■ **Entries shown**
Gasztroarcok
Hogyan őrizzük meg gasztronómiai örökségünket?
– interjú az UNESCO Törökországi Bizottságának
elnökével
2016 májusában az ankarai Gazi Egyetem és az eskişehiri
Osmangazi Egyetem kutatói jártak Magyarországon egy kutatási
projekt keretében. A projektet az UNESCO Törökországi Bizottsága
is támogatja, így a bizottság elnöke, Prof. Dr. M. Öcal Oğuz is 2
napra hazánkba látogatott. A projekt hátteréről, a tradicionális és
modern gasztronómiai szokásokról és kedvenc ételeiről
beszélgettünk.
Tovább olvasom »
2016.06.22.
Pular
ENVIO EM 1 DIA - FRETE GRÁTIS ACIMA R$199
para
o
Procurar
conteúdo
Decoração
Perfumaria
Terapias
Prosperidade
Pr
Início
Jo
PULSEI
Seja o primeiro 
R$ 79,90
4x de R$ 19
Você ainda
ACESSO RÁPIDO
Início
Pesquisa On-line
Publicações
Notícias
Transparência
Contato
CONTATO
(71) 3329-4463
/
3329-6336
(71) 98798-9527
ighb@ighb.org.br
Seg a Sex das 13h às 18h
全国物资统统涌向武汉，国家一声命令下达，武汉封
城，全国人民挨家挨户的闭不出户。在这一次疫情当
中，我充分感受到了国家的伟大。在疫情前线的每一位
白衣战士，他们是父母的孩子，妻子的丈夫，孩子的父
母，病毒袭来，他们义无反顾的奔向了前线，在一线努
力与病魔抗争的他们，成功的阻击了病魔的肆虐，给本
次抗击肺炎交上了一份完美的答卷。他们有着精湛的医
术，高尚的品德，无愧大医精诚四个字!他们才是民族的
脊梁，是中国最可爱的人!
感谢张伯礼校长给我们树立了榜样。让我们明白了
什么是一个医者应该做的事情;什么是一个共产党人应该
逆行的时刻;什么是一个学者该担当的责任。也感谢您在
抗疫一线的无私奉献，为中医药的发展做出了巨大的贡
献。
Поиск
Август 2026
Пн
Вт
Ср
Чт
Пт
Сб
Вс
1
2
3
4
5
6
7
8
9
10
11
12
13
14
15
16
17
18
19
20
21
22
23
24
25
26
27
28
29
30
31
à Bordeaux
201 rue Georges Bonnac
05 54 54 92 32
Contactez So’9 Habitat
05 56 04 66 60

■ **Task requirements**
Lay out every line of text in the data above as a numbered list, leaving out any blank lines.

■ **Answer space**
1. Gasztroarcok
2. Hogyan őrizzük meg gasztronómiai örökségünket?
3. – interjú az UNESCO Törökországi Bizottságának
4. elnökével
5. 2016 májusában az ankarai Gazi Egyetem és az eskişehiri
6. Osmangazi Egyetem kutatói jártak Magyarországon egy kutatási
7. projekt keretében. A projektet az UNESCO Törökországi Bizottsága
8. is támogatja, így a bizottság elnöke, Prof. Dr. M. Öcal Oğuz is 2
9. napra hazánkba látogatott. A projekt hátteréről, a tradicionális és
10. modern gasztronómiai szokásokról és kedvenc ételeiről
11. beszélgettünk.
12. Tovább olvasom »
13. 2016.06.22.
14. Pular
15. ENVIO EM 1 DIA - FRETE GRÁTIS ACIMA R$199
16. para
17. o
18. Procurar
19. conteúdo
20. Decoração
21. Perfumaria
22. Terapias
23. Prosperidade
24. Pr
25. Início
26. Jo
27. PULSEI
28. Seja o primeiro 
29. R$ 79,90
30. 4x de R$ 19
31. Você ainda
32. ACESSO RÁPIDO
33. Início
34. Pesquisa On-line
35. Publicações
36. Notícias
37. Transparência
38. Contato
39. CONTATO
40. (71) 3329-4463
41. /
42. 3329-6336
43. (71) 98798-9527
44. ighb@ighb.org.br
45. Seg a Sex das 13h às 18h
46. 全国物资统统涌向武汉，国家一声命令下达，武汉封
47. 城，全国人民挨家挨户的闭不出户。在这一次疫情当
48. 中，我充分感受到了国家的伟大。在疫情前线的每一位
49. 白衣战士，他们是父母的孩子，妻子的丈夫，孩子的父
50. 母，病毒袭来，他们义无反顾的奔向了前线，在一线努
51. 力与病魔抗争的他们，成功的阻击了病魔的肆虐，给本
52. 次抗击肺炎交上了一份完美的答卷。他们有着精湛的医
53. 术，高尚的品德，无愧大医精诚四个字!他们才是民族的
54. 脊梁，是中国最可爱的人!
55. 感谢张伯礼校长给我们树立了榜样。让我们明白了
56. 什么是一个医者应该做的事情;什么是一个共产党人应该
57. 逆行的时刻;什么是一个学者该担当的责任。也感谢您在
58. 抗疫一线的无私奉献，为中医药的发展做出了巨大的贡
59. 献。
60. Поиск
61. Август 2026
62. Пн
63. Вт
64. Ср
65. Чт
66. Пт
67. Сб
68. Вс
69. 1
70. 2
71. 3
72. 4
73. 5
74. 6
75. 7
76. 8
77. 9
78. 10
79. 11
80. 12
81. 13
82. 14
83. 15
84. 16
85. 17
86. 18
87. 19
88. 20
89. 21
90. 22
91. 23
92. 24
93. 25
94. 26
95. 27
96. 28
97. 29
98. 30
99. 31
100. à Bordeaux
101. 201 rue Georges Bonnac
102. 05 54 54 92 32
103. Contactez So’9 Habitat
104. 05 56 04 66 60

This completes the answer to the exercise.